What the exercise asks → Extract the full set of records, then give each one again exactly.

*** Dataset excerpts ***

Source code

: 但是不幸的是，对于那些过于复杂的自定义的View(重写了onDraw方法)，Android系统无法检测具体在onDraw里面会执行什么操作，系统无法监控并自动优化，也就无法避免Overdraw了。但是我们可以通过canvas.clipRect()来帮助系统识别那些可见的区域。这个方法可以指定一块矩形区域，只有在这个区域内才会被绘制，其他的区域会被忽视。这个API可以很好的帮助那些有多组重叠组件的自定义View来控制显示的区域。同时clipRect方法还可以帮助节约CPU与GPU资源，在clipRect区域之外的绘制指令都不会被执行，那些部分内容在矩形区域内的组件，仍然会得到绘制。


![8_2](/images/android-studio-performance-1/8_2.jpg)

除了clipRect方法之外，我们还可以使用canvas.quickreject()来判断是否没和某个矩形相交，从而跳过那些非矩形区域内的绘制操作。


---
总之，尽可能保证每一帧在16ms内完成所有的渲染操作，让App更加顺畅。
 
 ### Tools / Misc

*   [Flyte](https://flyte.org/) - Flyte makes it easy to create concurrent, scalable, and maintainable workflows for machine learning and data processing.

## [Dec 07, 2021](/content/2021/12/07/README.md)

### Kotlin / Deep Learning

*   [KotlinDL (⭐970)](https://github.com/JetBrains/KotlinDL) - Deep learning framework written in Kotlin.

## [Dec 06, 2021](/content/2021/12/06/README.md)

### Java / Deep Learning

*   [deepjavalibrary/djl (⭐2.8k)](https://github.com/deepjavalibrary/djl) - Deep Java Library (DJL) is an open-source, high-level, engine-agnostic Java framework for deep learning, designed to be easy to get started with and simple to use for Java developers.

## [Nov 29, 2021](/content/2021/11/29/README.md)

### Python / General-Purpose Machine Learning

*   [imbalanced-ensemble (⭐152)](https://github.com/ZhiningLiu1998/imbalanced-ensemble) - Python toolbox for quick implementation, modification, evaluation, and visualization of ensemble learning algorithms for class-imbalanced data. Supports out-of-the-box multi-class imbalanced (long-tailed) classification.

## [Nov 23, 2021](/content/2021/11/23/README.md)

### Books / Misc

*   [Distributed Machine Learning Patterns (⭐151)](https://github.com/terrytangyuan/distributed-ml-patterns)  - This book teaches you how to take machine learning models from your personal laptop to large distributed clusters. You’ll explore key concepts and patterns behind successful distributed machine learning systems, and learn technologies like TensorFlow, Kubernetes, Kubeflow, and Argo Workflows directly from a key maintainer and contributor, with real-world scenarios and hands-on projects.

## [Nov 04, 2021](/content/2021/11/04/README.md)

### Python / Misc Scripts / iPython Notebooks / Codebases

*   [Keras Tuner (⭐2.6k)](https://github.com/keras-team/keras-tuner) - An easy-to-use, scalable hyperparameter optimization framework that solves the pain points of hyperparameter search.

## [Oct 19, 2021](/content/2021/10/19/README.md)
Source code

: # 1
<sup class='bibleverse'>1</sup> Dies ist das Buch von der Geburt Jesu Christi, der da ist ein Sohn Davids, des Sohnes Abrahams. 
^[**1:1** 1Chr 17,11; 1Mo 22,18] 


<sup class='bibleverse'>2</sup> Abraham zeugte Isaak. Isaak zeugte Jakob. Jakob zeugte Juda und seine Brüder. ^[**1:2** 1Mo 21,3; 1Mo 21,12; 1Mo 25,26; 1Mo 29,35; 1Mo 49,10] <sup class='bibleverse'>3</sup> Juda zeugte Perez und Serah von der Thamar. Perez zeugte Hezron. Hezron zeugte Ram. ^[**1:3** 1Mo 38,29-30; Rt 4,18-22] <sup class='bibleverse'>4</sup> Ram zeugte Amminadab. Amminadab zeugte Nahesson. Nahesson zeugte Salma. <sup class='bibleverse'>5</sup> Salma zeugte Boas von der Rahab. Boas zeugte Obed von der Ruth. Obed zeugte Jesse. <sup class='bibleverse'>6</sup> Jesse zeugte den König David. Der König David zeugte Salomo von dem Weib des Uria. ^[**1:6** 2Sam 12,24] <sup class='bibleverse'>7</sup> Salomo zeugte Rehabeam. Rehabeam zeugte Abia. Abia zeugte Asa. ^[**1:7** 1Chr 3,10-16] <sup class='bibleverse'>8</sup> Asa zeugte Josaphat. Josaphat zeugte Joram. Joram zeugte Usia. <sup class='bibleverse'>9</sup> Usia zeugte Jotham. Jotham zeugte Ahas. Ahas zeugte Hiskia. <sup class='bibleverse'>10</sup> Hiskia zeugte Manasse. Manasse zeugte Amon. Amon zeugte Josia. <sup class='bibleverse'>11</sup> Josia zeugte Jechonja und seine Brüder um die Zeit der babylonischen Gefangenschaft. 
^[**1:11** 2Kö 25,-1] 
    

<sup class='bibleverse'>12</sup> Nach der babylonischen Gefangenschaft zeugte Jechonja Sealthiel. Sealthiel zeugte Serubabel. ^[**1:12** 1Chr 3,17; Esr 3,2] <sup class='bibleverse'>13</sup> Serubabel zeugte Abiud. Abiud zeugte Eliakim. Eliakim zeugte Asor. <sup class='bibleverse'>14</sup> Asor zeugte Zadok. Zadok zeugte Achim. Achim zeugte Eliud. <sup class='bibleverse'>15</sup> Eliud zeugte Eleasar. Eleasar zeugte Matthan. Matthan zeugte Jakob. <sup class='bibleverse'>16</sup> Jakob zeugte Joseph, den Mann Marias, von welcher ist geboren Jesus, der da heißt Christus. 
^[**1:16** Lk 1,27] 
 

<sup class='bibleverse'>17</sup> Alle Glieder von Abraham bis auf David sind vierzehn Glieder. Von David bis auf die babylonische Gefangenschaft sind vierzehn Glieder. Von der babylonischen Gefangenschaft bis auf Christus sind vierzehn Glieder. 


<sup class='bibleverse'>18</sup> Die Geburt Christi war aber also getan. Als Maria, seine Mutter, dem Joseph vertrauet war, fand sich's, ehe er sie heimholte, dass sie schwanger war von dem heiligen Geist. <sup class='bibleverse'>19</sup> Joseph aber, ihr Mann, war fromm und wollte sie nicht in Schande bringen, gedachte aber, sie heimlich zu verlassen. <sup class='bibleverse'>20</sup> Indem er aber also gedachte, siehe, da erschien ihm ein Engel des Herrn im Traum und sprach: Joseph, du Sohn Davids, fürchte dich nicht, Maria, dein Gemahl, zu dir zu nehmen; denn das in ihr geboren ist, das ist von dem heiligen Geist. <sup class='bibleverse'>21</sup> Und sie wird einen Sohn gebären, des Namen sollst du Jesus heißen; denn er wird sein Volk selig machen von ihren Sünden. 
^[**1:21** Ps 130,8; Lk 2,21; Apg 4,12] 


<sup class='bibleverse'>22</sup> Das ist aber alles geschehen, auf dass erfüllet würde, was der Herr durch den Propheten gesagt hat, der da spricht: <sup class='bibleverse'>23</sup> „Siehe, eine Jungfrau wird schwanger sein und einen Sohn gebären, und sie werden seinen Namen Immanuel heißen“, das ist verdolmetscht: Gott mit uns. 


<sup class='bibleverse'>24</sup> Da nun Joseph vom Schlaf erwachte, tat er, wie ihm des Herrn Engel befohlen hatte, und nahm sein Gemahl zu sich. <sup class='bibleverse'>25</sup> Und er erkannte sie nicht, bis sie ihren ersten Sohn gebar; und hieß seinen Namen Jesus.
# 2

*** End of Dataset excerpts ***

Reply to the task →
Source code

: 但是不幸的是，对于那些过于复杂的自定义的View(重写了onDraw方法)，Android系统无法检测具体在onDraw里面会执行什么操作，系统无法监控并自动优化，也就无法避免Overdraw了。但是我们可以通过canvas.clipRect()来帮助系统识别那些可见的区域。这个方法可以指定一块矩形区域，只有在这个区域内才会被绘制，其他的区域会被忽视。这个API可以很好的帮助那些有多组重叠组件的自定义View来控制显示的区域。同时clipRect方法还可以帮助节约CPU与GPU资源，在clipRect区域之外的绘制指令都不会被执行，那些部分内容在矩形区域内的组件，仍然会得到绘制。


![8_2](/images/android-studio-performance-1/8_2.jpg)

除了clipRect方法之外，我们还可以使用canvas.quickreject()来判断是否没和某个矩形相交，从而跳过那些非矩形区域内的绘制操作。


---
总之，尽可能保证每一帧在16ms内完成所有的渲染操作，让App更加顺畅。
 
 ### Tools / Misc

*   [Flyte](https://flyte.org/) - Flyte makes it easy to create concurrent, scalable, and maintainable workflows for machine learning and data processing.

## [Dec 07, 2021](/content/2021/12/07/README.md)

### Kotlin / Deep Learning

*   [KotlinDL (⭐970)](https://github.com/JetBrains/KotlinDL) - Deep learning framework written in Kotlin.

## [Dec 06, 2021](/content/2021/12/06/README.md)

### Java / Deep Learning

*   [deepjavalibrary/djl (⭐2.8k)](https://github.com/deepjavalibrary/djl) - Deep Java Library (DJL) is an open-source, high-level, engine-agnostic Java framework for deep learning, designed to be easy to get started with and simple to use for Java developers.

## [Nov 29, 2021](/content/2021/11/29/README.md)

### Python / General-Purpose Machine Learning

*   [imbalanced-ensemble (⭐152)](https://github.com/ZhiningLiu1998/imbalanced-ensemble) - Python toolbox for quick implementation, modification, evaluation, and visualization of ensemble learning algorithms for class-imbalanced data. Supports out-of-the-box multi-class imbalanced (long-tailed) classification.

## [Nov 23, 2021](/content/2021/11/23/README.md)

### Books / Misc

*   [Distributed Machine Learning Patterns (⭐151)](https://github.com/terrytangyuan/distributed-ml-patterns)  - This book teaches you how to take machine learning models from your personal laptop to large distributed clusters. You’ll explore key concepts and patterns behind successful distributed machine learning systems, and learn technologies like TensorFlow, Kubernetes, Kubeflow, and Argo Workflows directly from a key maintainer and contributor, with real-world scenarios and hands-on projects.

## [Nov 04, 2021](/content/2021/11/04/README.md)

### Python / Misc Scripts / iPython Notebooks / Codebases

*   [Keras Tuner (⭐2.6k)](https://github.com/keras-team/keras-tuner) - An easy-to-use, scalable hyperparameter optimization framework that solves the pain points of hyperparameter search.

## [Oct 19, 2021](/content/2021/10/19/README.md)
Source code

: # 1
<sup class='bibleverse'>1</sup> Dies ist das Buch von der Geburt Jesu Christi, der da ist ein Sohn Davids, des Sohnes Abrahams. 
^[**1:1** 1Chr 17,11; 1Mo 22,18] 


<sup class='bibleverse'>2</sup> Abraham zeugte Isaak. Isaak zeugte Jakob. Jakob zeugte Juda und seine Brüder. ^[**1:2** 1Mo 21,3; 1Mo 21,12; 1Mo 25,26; 1Mo 29,35; 1Mo 49,10] <sup class='bibleverse'>3</sup> Juda zeugte Perez und Serah von der Thamar. Perez zeugte Hezron. Hezron zeugte Ram. ^[**1:3** 1Mo 38,29-30; Rt 4,18-22] <sup class='bibleverse'>4</sup> Ram zeugte Amminadab. Amminadab zeugte Nahesson. Nahesson zeugte Salma. <sup class='bibleverse'>5</sup> Salma zeugte Boas von der Rahab. Boas zeugte Obed von der Ruth. Obed zeugte Jesse. <sup class='bibleverse'>6</sup> Jesse zeugte den König David. Der König David zeugte Salomo von dem Weib des Uria. ^[**1:6** 2Sam 12,24] <sup class='bibleverse'>7</sup> Salomo zeugte Rehabeam. Rehabeam zeugte Abia. Abia zeugte Asa. ^[**1:7** 1Chr 3,10-16] <sup class='bibleverse'>8</sup> Asa zeugte Josaphat. Josaphat zeugte Joram. Joram zeugte Usia. <sup class='bibleverse'>9</sup> Usia zeugte Jotham. Jotham zeugte Ahas. Ahas zeugte Hiskia. <sup class='bibleverse'>10</sup> Hiskia zeugte Manasse. Manasse zeugte Amon. Amon zeugte Josia. <sup class='bibleverse'>11</sup> Josia zeugte Jechonja und seine Brüder um die Zeit der babylonischen Gefangenschaft. 
^[**1:11** 2Kö 25,-1] 
    

<sup class='bibleverse'>12</sup> Nach der babylonischen Gefangenschaft zeugte Jechonja Sealthiel. Sealthiel zeugte Serubabel. ^[**1:12** 1Chr 3,17; Esr 3,2] <sup class='bibleverse'>13</sup> Serubabel zeugte Abiud. Abiud zeugte Eliakim. Eliakim zeugte Asor. <sup class='bibleverse'>14</sup> Asor zeugte Zadok. Zadok zeugte Achim. Achim zeugte Eliud. <sup class='bibleverse'>15</sup> Eliud zeugte Eleasar. Eleasar zeugte Matthan. Matthan zeugte Jakob. <sup class='bibleverse'>16</sup> Jakob zeugte Joseph, den Mann Marias, von welcher ist geboren Jesus, der da heißt Christus. 
^[**1:16** Lk 1,27] 
 

<sup class='bibleverse'>17</sup> Alle Glieder von Abraham bis auf David sind vierzehn Glieder. Von David bis auf die babylonische Gefangenschaft sind vierzehn Glieder. Von der babylonischen Gefangenschaft bis auf Christus sind vierzehn Glieder. 


<sup class='bibleverse'>18</sup> Die Geburt Christi war aber also getan. Als Maria, seine Mutter, dem Joseph vertrauet war, fand sich's, ehe er sie heimholte, dass sie schwanger war von dem heiligen Geist. <sup class='bibleverse'>19</sup> Joseph aber, ihr Mann, war fromm und wollte sie nicht in Schande bringen, gedachte aber, sie heimlich zu verlassen. <sup class='bibleverse'>20</sup> Indem er aber also gedachte, siehe, da erschien ihm ein Engel des Herrn im Traum und sprach: Joseph, du Sohn Davids, fürchte dich nicht, Maria, dein Gemahl, zu dir zu nehmen; denn das in ihr geboren ist, das ist von dem heiligen Geist. <sup class='bibleverse'>21</sup> Und sie wird einen Sohn gebären, des Namen sollst du Jesus heißen; denn er wird sein Volk selig machen von ihren Sünden. 
^[**1:21** Ps 130,8; Lk 2,21; Apg 4,12] 


<sup class='bibleverse'>22</sup> Das ist aber alles geschehen, auf dass erfüllet würde, was der Herr durch den Propheten gesagt hat, der da spricht: <sup class='bibleverse'>23</sup> „Siehe, eine Jungfrau wird schwanger sein und einen Sohn gebären, und sie werden seinen Namen Immanuel heißen“, das ist verdolmetscht: Gott mit uns. 


<sup class='bibleverse'>24</sup> Da nun Joseph vom Schlaf erwachte, tat er, wie ihm des Herrn Engel befohlen hatte, und nahm sein Gemahl zu sich. <sup class='bibleverse'>25</sup> Und er erkannte sie nicht, bis sie ihren ersten Sohn gebar; und hieß seinen Namen Jesus.
# 2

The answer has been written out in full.